- _BAGIAN TEKS_:
┄┄┄┄┄┄┄┄┄┄
Minggu, 16 Desember 2012


PERUMPAMAAN TENTANG BENDAHARA YANG TIDAK JUJUR




PERUMPAMAAN TENTANG BENDAHARA YANG TIDAK JUJUR
dikutip dari penglihatan Beata Anna Katharina Emmerick

Bahkan sebagai seorang kanak-kanak, aku melihat perumpamaan ini dan perumpamaan-perumpamaan lain melintas bagai adegan-adegan nyata di hadapan mataku, dan aku biasa berpikir bahwa, di sana sini, aku mengenali sosok-sosok mereka yang sesekali terlihat dalam kehidupan sekitarku. Dan demikian juga yang terjadi dengan bendahara ini yang selalu aku lihat sebagai seorang yang bongkok dengan jenggot kemerahan, seorang penerima pendapatan. Aku biasa melihatnya lari dengan sangat cepat dan gesit di antara para penyewa, membuat mereka menandatangani kontrak dengan sebuah pena. Aku melihat bendahara yang tidak jujur tinggal dalam sebuah kemah istana, di padang gurun Arabia, tak jauh dari tempat di mana Anak-anak Israel meratap. Tuannya, yang tinggal jauh di seberang Gunung Libanus, di sini di perbatasan-perbatasan Palesina memiliki sebuah kebun ladang jagung dan zaitun. Di masing-masing sisi kebun tinggal dua orang petani kepada siapa kebun disewakan. Bendahara ini adalah seorang yang kerdil dan bongkok, amat licik dan penuh siasat. Ia berpikir: "Tuanku masih belum akan datang," dan jadi ia berpesta-pora dan membiarkan segala sesuatu terjadi begitu saja. Kedua orang petani juga kurang lebih sama perangainya; mereka menghabiskan waktu dengan bermabuk-mabukan. Sekonyong-konyong, aku melihat sang tuan datang. Jauh di atas suatu barisan pegunungan yang tinggi, aku melihat sebuah kota dan istana yang indah dari mana sebuah jalanan yang sangat indah menghantar langsung ke kebun. Kemudian aku melihat raja dan segenap pegawainya menuruni gunung dengan sebuah karavan besar yang ditarik onta-onta dan kereta-kereta perang kecil yang rendah yang ditarik oleh keledai-keledai. Aku melihat semua ini sementara aku melihat jalanan-jalanan turun dari Yerusalem surgawi. Rajanya adalah seorang raja surgawi yang memiliki sebuah ladang gandum dan zaitun di bumi ini. Akan tetapi ia datang dengan cara seperti raja-raja partriark, dengan diiringi oleh suatu rombongan besar. Aku melihatnya turun dari atas, sebab orang kerdil itu, sang bendahara, telah dilaporkan kepadanya menghambur-hamburkan pendapatan sang tuan.
┄┄┄┄┄┄┄┄┄┄
- _ENTRI TERSEDIA_:
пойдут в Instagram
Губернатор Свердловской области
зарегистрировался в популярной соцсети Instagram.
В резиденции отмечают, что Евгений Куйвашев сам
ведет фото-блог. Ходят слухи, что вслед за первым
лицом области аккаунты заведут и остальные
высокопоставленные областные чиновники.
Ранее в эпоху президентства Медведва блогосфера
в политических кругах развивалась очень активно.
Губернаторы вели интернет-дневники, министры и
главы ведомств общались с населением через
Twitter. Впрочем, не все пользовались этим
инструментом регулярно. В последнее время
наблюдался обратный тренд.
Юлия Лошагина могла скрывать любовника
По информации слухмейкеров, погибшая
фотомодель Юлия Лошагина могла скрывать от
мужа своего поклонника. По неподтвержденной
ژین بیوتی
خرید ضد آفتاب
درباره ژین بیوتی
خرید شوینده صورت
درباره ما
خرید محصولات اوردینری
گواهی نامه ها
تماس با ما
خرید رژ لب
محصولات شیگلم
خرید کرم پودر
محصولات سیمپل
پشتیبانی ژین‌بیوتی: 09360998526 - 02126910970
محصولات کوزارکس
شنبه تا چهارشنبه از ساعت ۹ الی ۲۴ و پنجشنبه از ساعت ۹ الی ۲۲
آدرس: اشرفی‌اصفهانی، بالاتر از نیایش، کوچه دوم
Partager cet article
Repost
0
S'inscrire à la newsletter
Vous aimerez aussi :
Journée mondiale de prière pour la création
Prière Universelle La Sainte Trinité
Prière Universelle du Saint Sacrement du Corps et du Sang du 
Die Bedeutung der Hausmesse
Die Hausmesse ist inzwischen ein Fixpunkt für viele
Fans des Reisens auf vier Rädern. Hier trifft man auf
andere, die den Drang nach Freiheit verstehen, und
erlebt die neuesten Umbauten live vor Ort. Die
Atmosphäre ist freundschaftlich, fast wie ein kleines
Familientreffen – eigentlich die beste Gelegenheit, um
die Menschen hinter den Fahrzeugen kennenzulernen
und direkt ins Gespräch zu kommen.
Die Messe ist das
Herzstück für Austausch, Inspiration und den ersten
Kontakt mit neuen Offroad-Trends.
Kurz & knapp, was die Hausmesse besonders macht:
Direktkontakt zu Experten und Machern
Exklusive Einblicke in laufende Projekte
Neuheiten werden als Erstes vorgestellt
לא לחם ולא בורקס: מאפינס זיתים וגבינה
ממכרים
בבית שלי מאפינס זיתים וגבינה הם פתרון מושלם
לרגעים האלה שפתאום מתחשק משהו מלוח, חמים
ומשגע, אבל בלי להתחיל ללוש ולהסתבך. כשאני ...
┄┄┄┄┄┄┄┄┄┄
- _YANG DIHARAPKAN_: Tuliskan ulang seluruh teks tentang perumpamaan bendahara yang tidak jujur, sama persis kata demi kata. Entri-entri tersebut tidak perlu dipakai.

- _JAWABAN TERTULIS_:
Minggu, 16 Desember 2012


PERUMPAMAAN TENTANG BENDAHARA YANG TIDAK JUJUR




PERUMPAMAAN TENTANG BENDAHARA YANG TIDAK JUJUR
dikutip dari penglihatan Beata Anna Katharina Emmerick

Bahkan sebagai seorang kanak-kanak, aku melihat perumpamaan ini dan perumpamaan-perumpamaan lain melintas bagai adegan-adegan nyata di hadapan mataku, dan aku biasa berpikir bahwa, di sana sini, aku mengenali sosok-sosok mereka yang sesekali terlihat dalam kehidupan sekitarku. Dan demikian juga yang terjadi dengan bendahara ini yang selalu aku lihat sebagai seorang yang bongkok dengan jenggot kemerahan, seorang penerima pendapatan. Aku biasa melihatnya lari dengan sangat cepat dan gesit di antara para penyewa, membuat mereka menandatangani kontrak dengan sebuah pena. Aku melihat bendahara yang tidak jujur tinggal dalam sebuah kemah istana, di padang gurun Arabia, tak jauh dari tempat di mana Anak-anak Israel meratap. Tuannya, yang tinggal jauh di seberang Gunung Libanus, di sini di perbatasan-perbatasan Palesina memiliki sebuah kebun ladang jagung dan zaitun. Di masing-masing sisi kebun tinggal dua orang petani kepada siapa kebun disewakan. Bendahara ini adalah seorang yang kerdil dan bongkok, amat licik dan penuh siasat. Ia berpikir: "Tuanku masih belum akan datang," dan jadi ia berpesta-pora dan membiarkan segala sesuatu terjadi begitu saja. Kedua orang petani juga kurang lebih sama perangainya; mereka menghabiskan waktu dengan bermabuk-mabukan. Sekonyong-konyong, aku melihat sang tuan datang. Jauh di atas suatu barisan pegunungan yang tinggi, aku melihat sebuah kota dan istana yang indah dari mana sebuah jalanan yang sangat indah menghantar langsung ke kebun. Kemudian aku melihat raja dan segenap pegawainya menuruni gunung dengan sebuah karavan besar yang ditarik onta-onta dan kereta-kereta perang kecil yang rendah yang ditarik oleh keledai-keledai. Aku melihat semua ini sementara aku melihat jalanan-jalanan turun dari Yerusalem surgawi. Rajanya adalah seorang raja surgawi yang memiliki sebuah ladang gandum dan zaitun di bumi ini. Akan tetapi ia datang dengan cara seperti raja-raja partriark, dengan diiringi oleh suatu rombongan besar. Aku melihatnya turun dari atas, sebab orang kerdil itu, sang bendahara, telah dilaporkan kepadanya menghambur-hamburkan pendapatan sang tuan.